Quickstart
From zero to a verified OTP in about five minutes.
1. Create your account
Sign in to the Developer Console with Google or email/password. A virtual phone identity is generated for your account automatically on first sign-in — you can find it under Settings → Phone Identity.
2. Create a project
Projects are a grouping layer above applications — use one per product or environment.
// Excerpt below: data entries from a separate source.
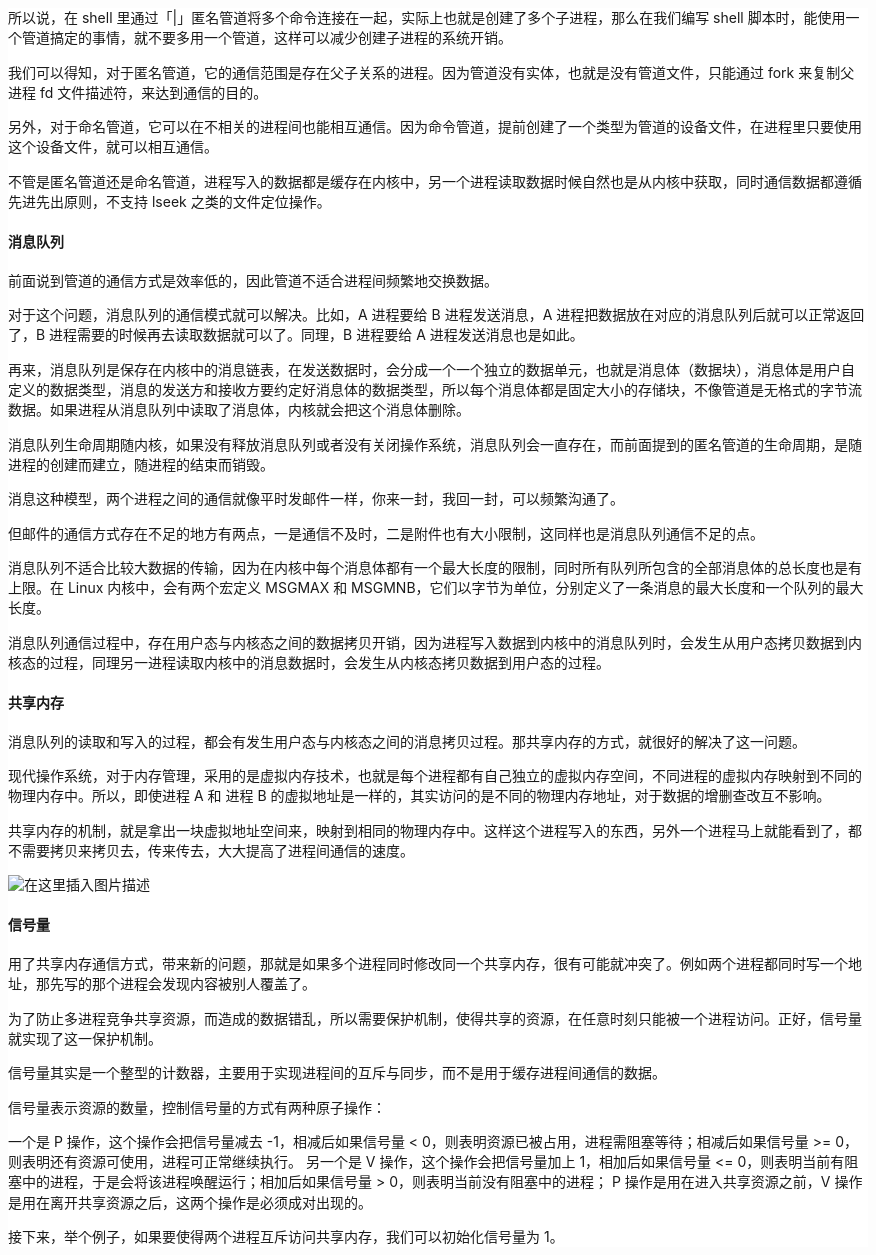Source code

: 所以说，在 shell 里通过「|」匿名管道将多个命令连接在一起，实际上也就是创建了多个子进程，那么在我们编写 shell 脚本时，能使用一个管道搞定的事情，就不要多用一个管道，这样可以减少创建子进程的系统开销。

我们可以得知，对于匿名管道，它的通信范围是存在父子关系的进程。因为管道没有实体，也就是没有管道文件，只能通过 fork 来复制父进程 fd 文件描述符，来达到通信的目的。

另外，对于命名管道，它可以在不相关的进程间也能相互通信。因为命令管道，提前创建了一个类型为管道的设备文件，在进程里只要使用这个设备文件，就可以相互通信。

不管是匿名管道还是命名管道，进程写入的数据都是缓存在内核中，另一个进程读取数据时候自然也是从内核中获取，同时通信数据都遵循先进先出原则，不支持 lseek 之类的文件定位操作。

#### 消息队列

前面说到管道的通信方式是效率低的，因此管道不适合进程间频繁地交换数据。

对于这个问题，消息队列的通信模式就可以解决。比如，A 进程要给 B 进程发送消息，A 进程把数据放在对应的消息队列后就可以正常返回了，B 进程需要的时候再去读取数据就可以了。同理，B 进程要给 A 进程发送消息也是如此。

再来，消息队列是保存在内核中的消息链表，在发送数据时，会分成一个一个独立的数据单元，也就是消息体（数据块），消息体是用户自定义的数据类型，消息的发送方和接收方要约定好消息体的数据类型，所以每个消息体都是固定大小的存储块，不像管道是无格式的字节流数据。如果进程从消息队列中读取了消息体，内核就会把这个消息体删除。

消息队列生命周期随内核，如果没有释放消息队列或者没有关闭操作系统，消息队列会一直存在，而前面提到的匿名管道的生命周期，是随进程的创建而建立，随进程的结束而销毁。

消息这种模型，两个进程之间的通信就像平时发邮件一样，你来一封，我回一封，可以频繁沟通了。

但邮件的通信方式存在不足的地方有两点，一是通信不及时，二是附件也有大小限制，这同样也是消息队列通信不足的点。

消息队列不适合比较大数据的传输，因为在内核中每个消息体都有一个最大长度的限制，同时所有队列所包含的全部消息体的总长度也是有上限。在 Linux 内核中，会有两个宏定义 MSGMAX 和 MSGMNB，它们以字节为单位，分别定义了一条消息的最大长度和一个队列的最大长度。

消息队列通信过程中，存在用户态与内核态之间的数据拷贝开销，因为进程写入数据到内核中的消息队列时，会发生从用户态拷贝数据到内核态的过程，同理另一进程读取内核中的消息数据时，会发生从内核态拷贝数据到用户态的过程。

#### 共享内存

消息队列的读取和写入的过程，都会有发生用户态与内核态之间的消息拷贝过程。那共享内存的方式，就很好的解决了这一问题。

现代操作系统，对于内存管理，采用的是虚拟内存技术，也就是每个进程都有自己独立的虚拟内存空间，不同进程的虚拟内存映射到不同的物理内存中。所以，即使进程 A 和 进程 B 的虚拟地址是一样的，其实访问的是不同的物理内存地址，对于数据的增删查改互不影响。

共享内存的机制，就是拿出一块虚拟地址空间来，映射到相同的物理内存中。这样这个进程写入的东西，另外一个进程马上就能看到了，都不需要拷贝来拷贝去，传来传去，大大提高了进程间通信的速度。

![在这里插入图片描述](https://img-blog.csdnimg.cn/20201019180851103.png?x-oss-process=image/watermark,type_ZmFuZ3poZW5naGVpdGk,shadow_10,text_aHR0cHM6Ly9ibG9nLmNzZG4ubmV0L2xjMTI3MDg5NTYxNw==,size_16,color_FFFFFF,t_70#pic_center)



#### 信号量

用了共享内存通信方式，带来新的问题，那就是如果多个进程同时修改同一个共享内存，很有可能就冲突了。例如两个进程都同时写一个地址，那先写的那个进程会发现内容被别人覆盖了。

为了防止多进程竞争共享资源，而造成的数据错乱，所以需要保护机制，使得共享的资源，在任意时刻只能被一个进程访问。正好，信号量就实现了这一保护机制。

信号量其实是一个整型的计数器，主要用于实现进程间的互斥与同步，而不是用于缓存进程间通信的数据。

信号量表示资源的数量，控制信号量的方式有两种原子操作：

一个是 P 操作，这个操作会把信号量减去 -1，相减后如果信号量 < 0，则表明资源已被占用，进程需阻塞等待；相减后如果信号量 >=
0，则表明还有资源可使用，进程可正常继续执行。
另一个是 V 操作，这个操作会把信号量加上 1，相加后如果信号量 <=
0，则表明当前有阻塞中的进程，于是会将该进程唤醒运行；相加后如果信号量 > 0，则表明当前没有阻塞中的进程；
P 操作是用在进入共享资源之前，V 操作是用在离开共享资源之后，这两个操作是必须成对出现的。

接下来，举个例子，如果要使得两个进程互斥访问共享内存，我们可以初始化信号量为 1。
From the console sidebar, go to Projects → New project and give it a name.
3. Create an application
Inside Applications → New application, choose the project you just created and pick an environment:
- Test — credentials prefixed
ph_test_. Use this while integrating. - Live — credentials prefixed
ph_live_. Switch to this in production.
You'll be shown four credentials exactly once:
| Credential | Prefix | Where it's used |
|---|---|---|
| Client ID | ph_live_client_ | Public — safe in frontend code |
| Client Secret | ph_live_secret_ | Backend only |
| API Key | ph_live_api_ | Backend only — every API request |
| Webhook Secret | whsec_ | Backend only — verifying webhook signatures |
4. Send an OTP
From your backend server — never from a browser, since this call requires your Client Secret and API Key:
curl -X POST https://api.phone.cobinar.com/v1/otp/send \
-H "x-client-id: ph_test_client_xxxxxxxxxxxxxxxxxxxxxxxx" \
-H "x-client-secret: ph_test_secret_xxxxxxxxxxxxxxxxxxxxxxxx" \
-H "x-api-key: ph_test_api_xxxxxxxxxxxxxxxxxxxxxxxx" \
-H "Content-Type: application/json" \
-d '{"phone": "+999 482 918 102"}'
The response includes a requestId — a 6-digit code is generated, hashed, and stored for 5 minutes. The API never returns the code itself; it's surfaced to the user through your app's own UI.
5. Verify the code
curl -X POST https://api.phone.cobinar.com/v1/otp/verify \
-H "x-client-id: ph_test_client_xxxxxxxxxxxxxxxxxxxxxxxx" \
-H "x-client-secret: ph_test_secret_xxxxxxxxxxxxxxxxxxxxxxxx" \
-H "x-api-key: ph_test_api_xxxxxxxxxxxxxxxxxxxxxxxx" \
-H "Content-Type: application/json" \
-d '{"requestId": "a4b8c2d1...", "code": "847291"}'
A request allows up to 5 verification attempts before it's marked failed. Once verified, the same requestId will keep returning status: "verified" rather than erroring on repeat calls.
6. Register a webhook
In the console under Webhooks → New endpoint, register your own HTTPS URL and pick which events to receive (typically otp.verified, otp.failed, otp.expired). Every delivery is signed — see Webhooks for verifying the signature.
Try it without writing code first
The API Sandbox runs steps 4–6 directly from your browser against the real API, including a webhook-echo tool so you can see a signed delivery land without standing up a server.